--- Information given Enclosed Below ---
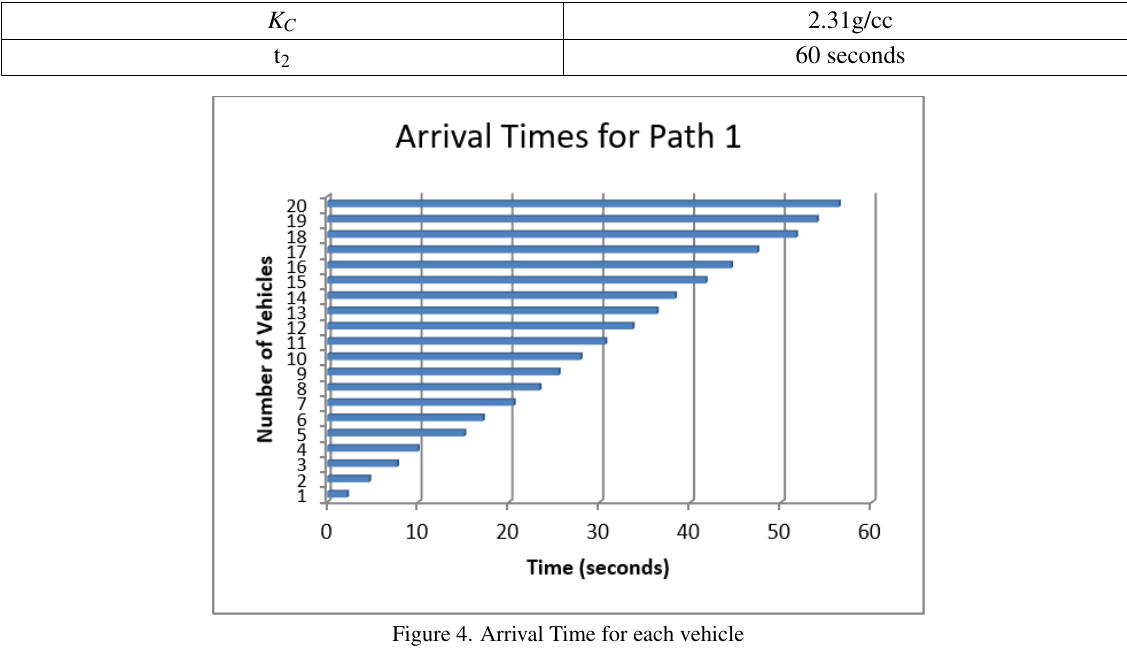
Table 2. Parameters for Evaluation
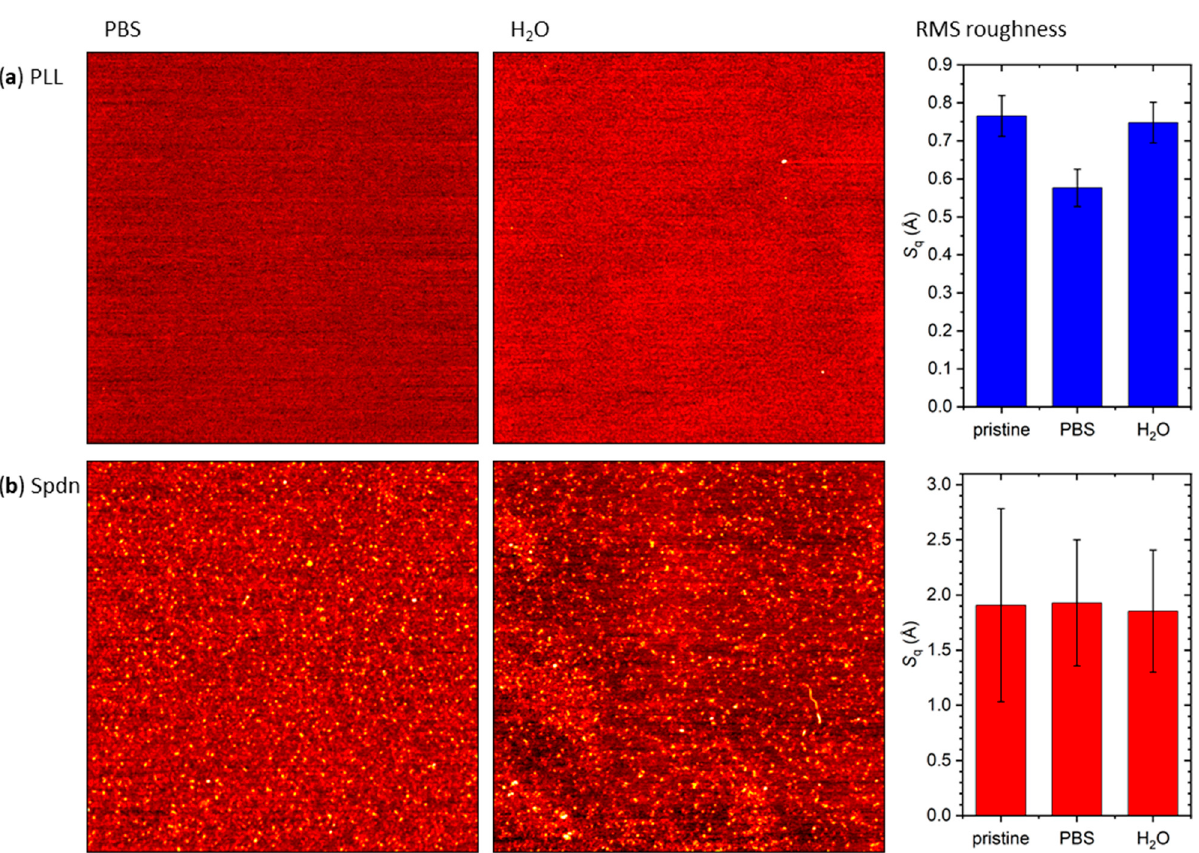
Figure 7. Representative AFM images of ( a ) PLL- and ( b ) Spdn-modified mica surfaces after incubation in PBS (left) and H 2 O (center). The right panels provide the RMS surface roughness values before and after incubation. The AFM images have a size of 3 × 3 µm² and a height scale of 1.5 nm. The RMS roughness values represent averages of three AFM images with the standard deviations as error bars.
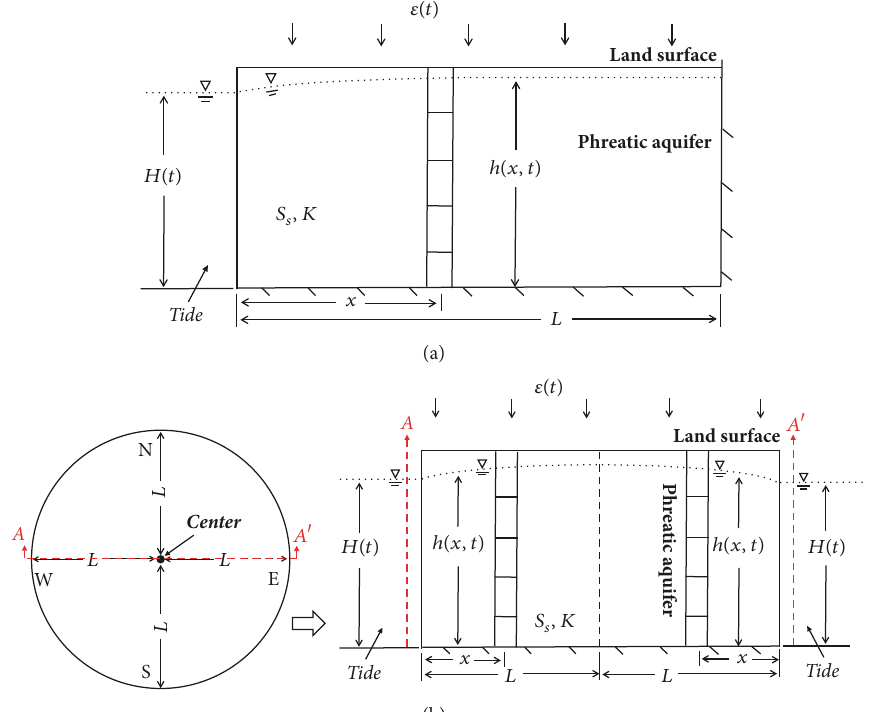
Figure 2: Phreatic aquifer scenarios of the (a) 1D Dupuit aquifer and (b) 2D axisymmetric Dupuit aquifer.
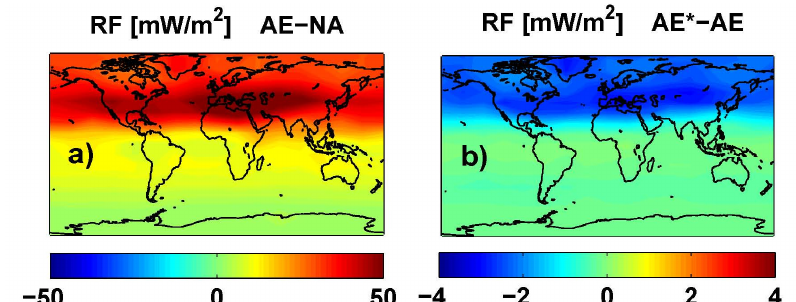
Figure 11. O 3 RF (adjusted) (mW/m 2 ) from an average of ULAQ, CTM2 and CTM3 model results and both radiative transfer codes. Left panel (a) is for AE-NA (globally averaged value: 20.82 mW/m 2 ); right panel (b) is for AE*-AE (globally averaged value: − 0.79 mW/m 2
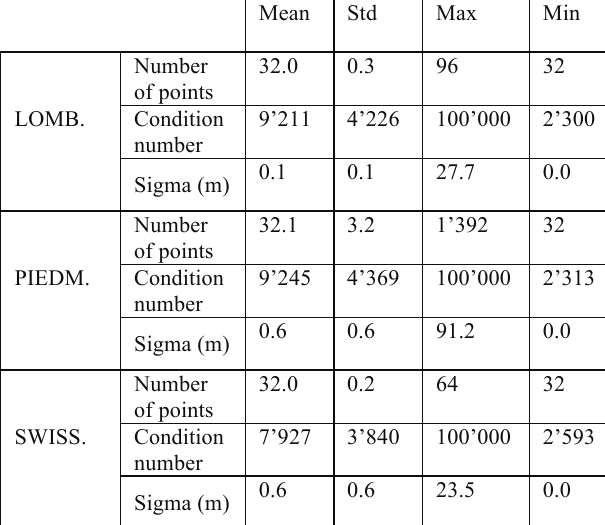
Table 4. Statistics of the results of the individual interpolation of the three low/medium resolution input DTMs on the output HD-1 grid, before the average results operation (total of 22’822’816, 33’746’321, 35’699’169 real valued nodes respectively for Lombardy, Piedmont and Switzerland datasets).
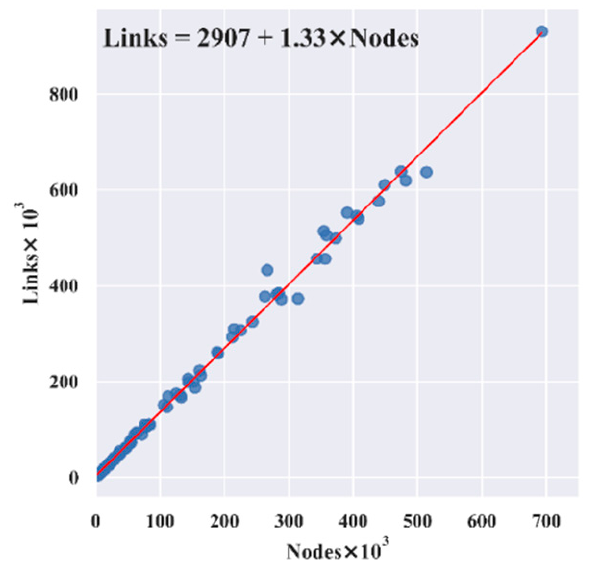
Figure 2. Linear relationship between links and Figure 3. Linear relationship between links and nodes.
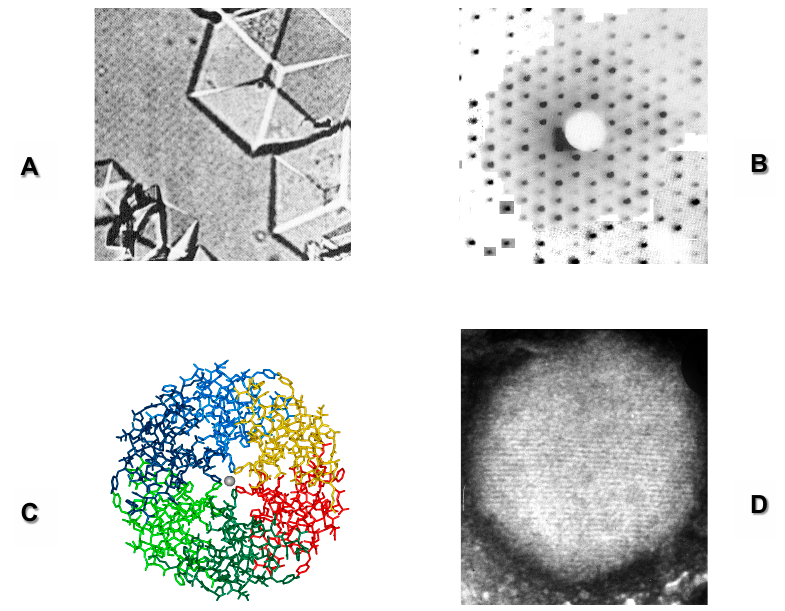
Figure 1. The structure of 2 Zinc-insulin hexamers. ( A ) Rhombohedral crystals used in X-ray analysis and treatment of diabetes. ( B ) An X-ray di ff raction pattern from the rhombohedral crystals, illustrating the 3-fold axis of space group R3. ( C ) Structure of the 2 Zinc-insulin hexamers comprising six insulin molecules and 2 zinc ions. The hexamers of approximate 32 symmetry are viewed down the crystallographic 3-fold axis that relates three dimers, each of which have two protomers related by an approximate 2-fold axis symmetry, perpendicular to the 3-fold axis [12,13]. ( D ) Storage granules in ß-cells of the pancreas, which also contain 2 Zn-insulin hexamers and resemble the crystals used for structure determination’ [14]. ‘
--- End of Enclosed Information given ---
Work instruction:
Print every line of the material above exactly as it reads, skipping the pictures.

Result of this exercise:
Table 2. Parameters for Evaluation
Figure 7. Representative AFM images of ( a ) PLL- and ( b ) Spdn-modified mica surfaces after incubation in PBS (left) and H 2 O (center). The right panels provide the RMS surface roughness values before and after incubation. The AFM images have a size of 3 × 3 µm² and a height scale of 1.5 nm. The RMS roughness values represent averages of three AFM images with the standard deviations as error bars.
Figure 2: Phreatic aquifer scenarios of the (a) 1D Dupuit aquifer and (b) 2D axisymmetric Dupuit aquifer.
Figure 11. O 3 RF (adjusted) (mW/m 2 ) from an average of ULAQ, CTM2 and CTM3 model results and both radiative transfer codes. Left panel (a) is for AE-NA (globally averaged value: 20.82 mW/m 2 ); right panel (b) is for AE*-AE (globally averaged value: − 0.79 mW/m 2
Table 4. Statistics of the results of the individual interpolation of the three low/medium resolution input DTMs on the output HD-1 grid, before the average results operation (total of 22’822’816, 33’746’321, 35’699’169 real valued nodes respectively for Lombardy, Piedmont and Switzerland datasets).
Figure 2. Linear relationship between links and Figure 3. Linear relationship between links and nodes.
Figure 1. The structure of 2 Zinc-insulin hexamers. ( A ) Rhombohedral crystals used in X-ray analysis and treatment of diabetes. ( B ) An X-ray di ff raction pattern from the rhombohedral crystals, illustrating the 3-fold axis of space group R3. ( C ) Structure of the 2 Zinc-insulin hexamers comprising six insulin molecules and 2 zinc ions. The hexamers of approximate 32 symmetry are viewed down the crystallographic 3-fold axis that relates three dimers, each of which have two protomers related by an approximate 2-fold axis symmetry, perpendicular to the 3-fold axis [12,13]. ( D ) Storage granules in ß-cells of the pancreas, which also contain 2 Zn-insulin hexamers and resemble the crystals used for structure determination’ [14]. ‘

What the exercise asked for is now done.